Further, there is a question of what the relevant war is. I agree we can hold POWs for the duration-but what that is is a real question in a “war” that may last a generation–and I don’t think POW=life sentence. The end of combat operations in Afghanistan or Iraq would be a fair measure for me (and right, at least for footsoldiers we’re holding who were captured in those wars).
Finally, of course, many of these detainees have been treated in truly shocking ways-entirely inconsistent with the rights of prisoners of war. Such treatment may or may not be legal for unlawful enemy combatants (I will presume that it is legal (just to show the problem) though I strongly disagree that it is in fact legal)
This is why the Geneva Convention says we begin with a presumption of POW status-to do otherwise would expose prisoners of war to treatment they have a right not to suffer.
Having started with the presumption that we could treat these detainees like UECs, we did so, and now if we say they are POWs (and consequently they were POWs all along-as the conclusion is based on the finding that they did not wage unlawful war), then we find we have grossly violated our obligations under the geneva convention and the rights of Prisoners of War (who are entitled to those protections as non-criminal fighters on the other side in a legitimate war).
So calling them POWs now comes with a consequence for those who ordered their mistreatment–to do so is a war crime, and we executed people for (more severe) POW abuse after nuremberg.
I agree the geneva convention is flawed-but it’s well-developed, and comes with international approval. We fight with one hand behind our back because we’re the good guys. We should be scrupulous about laws of war and prisoner treatment specifically because that says something about us.
I disagree strongly with the concept of annual reviews. If we’re saying someone is an unlawful combatant, they either are or they aren’t. That turns on what they did while fighting us. It doesn’t change after another year at gitmo.
Here, I’d distinguish between authority to detain and decision to prosecute. A finding that a detainee is a UEC gives us 1) the authority to prosecute them, which may well be revised yearly, and, 2) at least for those captured in the war zone, would probably give us the authority to detain them for the duration even under the Geneva convention.

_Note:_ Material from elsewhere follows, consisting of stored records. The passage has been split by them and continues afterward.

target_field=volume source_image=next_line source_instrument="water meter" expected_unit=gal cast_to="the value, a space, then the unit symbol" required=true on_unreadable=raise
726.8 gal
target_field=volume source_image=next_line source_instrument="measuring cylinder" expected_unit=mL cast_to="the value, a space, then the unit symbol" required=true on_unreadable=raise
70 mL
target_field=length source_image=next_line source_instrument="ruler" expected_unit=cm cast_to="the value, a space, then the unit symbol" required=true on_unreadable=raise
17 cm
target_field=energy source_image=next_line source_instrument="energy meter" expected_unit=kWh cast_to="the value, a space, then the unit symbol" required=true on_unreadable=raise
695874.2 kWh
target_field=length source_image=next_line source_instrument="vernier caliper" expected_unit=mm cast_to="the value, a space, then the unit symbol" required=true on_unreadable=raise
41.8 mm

I agree that the concerns are practical. My principal concern is to be able to bring a war crimes prosecution against an enemy who tortures or mistreats a captured American Soldier. We have no legitimacy to do so if we’re playing hardball.
Second, whether or not the laws of nations allow us to torture, or even kill captured terrorists to me doesn’t matter. I’m not willing to destroy our principles when we can do it right. Don’t get me wrong-I want the terrorists captured. I think we can find plenty of judges who’re more than ready to try them. But we shouldn’t set our standards at the lowest common denominator, even if we can.

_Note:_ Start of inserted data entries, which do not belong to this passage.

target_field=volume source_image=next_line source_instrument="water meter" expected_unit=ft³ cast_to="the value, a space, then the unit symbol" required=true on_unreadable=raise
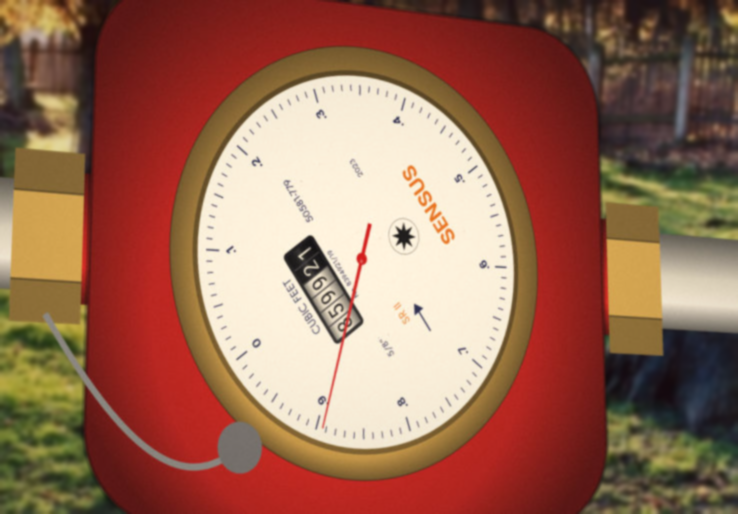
859920.89 ft³
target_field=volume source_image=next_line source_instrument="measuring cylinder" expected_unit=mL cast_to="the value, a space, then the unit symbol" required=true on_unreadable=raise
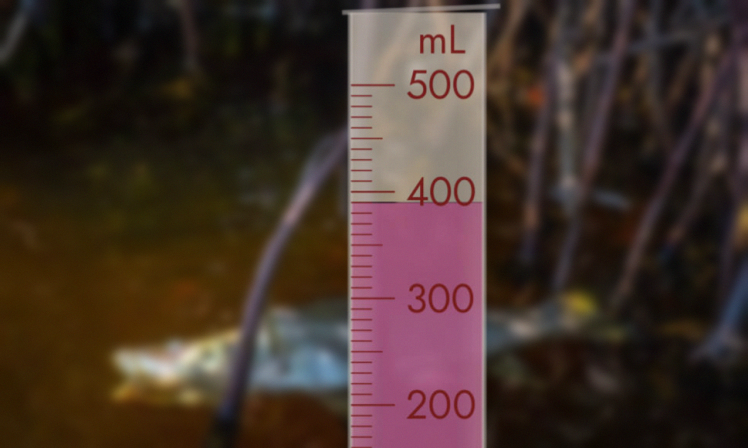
390 mL
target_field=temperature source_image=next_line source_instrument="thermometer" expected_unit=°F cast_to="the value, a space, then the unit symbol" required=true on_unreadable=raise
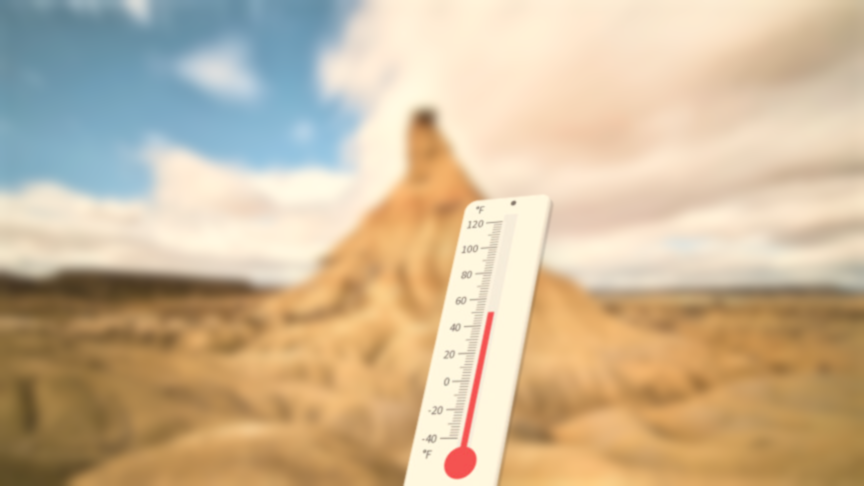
50 °F
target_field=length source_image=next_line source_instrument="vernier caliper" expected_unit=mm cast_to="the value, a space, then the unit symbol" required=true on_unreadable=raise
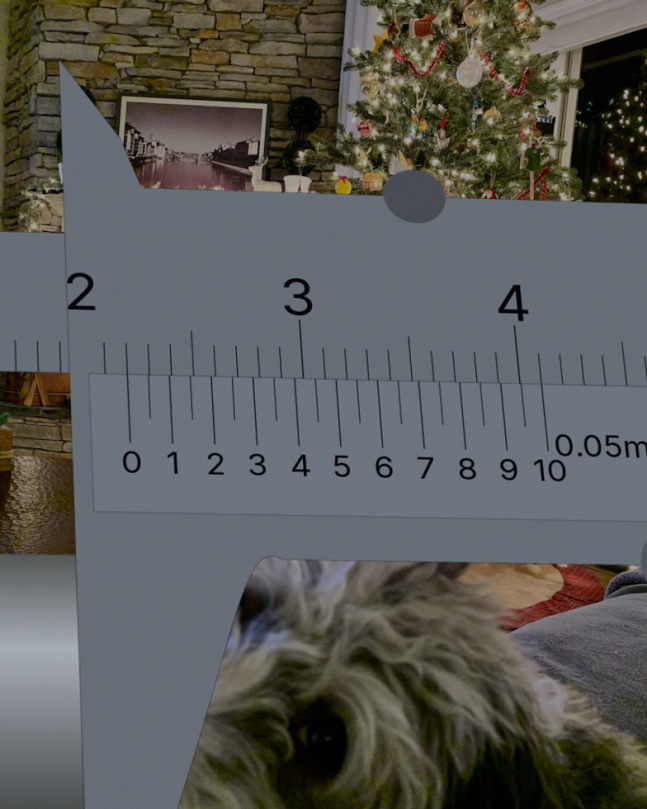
22.00 mm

Third, I think our only justification for the (broader) war against terror, rather than in a narrow sense against those who attacked us (who, I may note, we still haven’t caught) is that we’re the good guys.
Let’s address these separately. First, I agree that the world is a nasty place, and we have to be careful to protect ourselves. However, I think that gitmo has been one of the best ways to recruit terrorists we could have come up with. I think good treatment of prisoners helps us, and mistreatment helps them.

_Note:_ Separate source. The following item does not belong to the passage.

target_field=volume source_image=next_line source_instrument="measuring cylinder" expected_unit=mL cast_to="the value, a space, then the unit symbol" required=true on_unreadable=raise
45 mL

Further, I think that your justifications of why we shouldn’t listen to one hearing might apply on a battlefield, or shortly thereafter. But there have been six years.
Further, the CSRTs are set out to adjudicate cases while making allowances for the difficulty of evidence gathering on a battlefield and national security information. That is as it should be. But they must both allow a detainee who was, in fact, innocent, to challenge his detention, and if successful, ensure he is promptly released. I contend they fail at both, and a major part of that is that they can be repeated endlessly, and will not order a prisoner’s release even if he is proven to be totally innocent.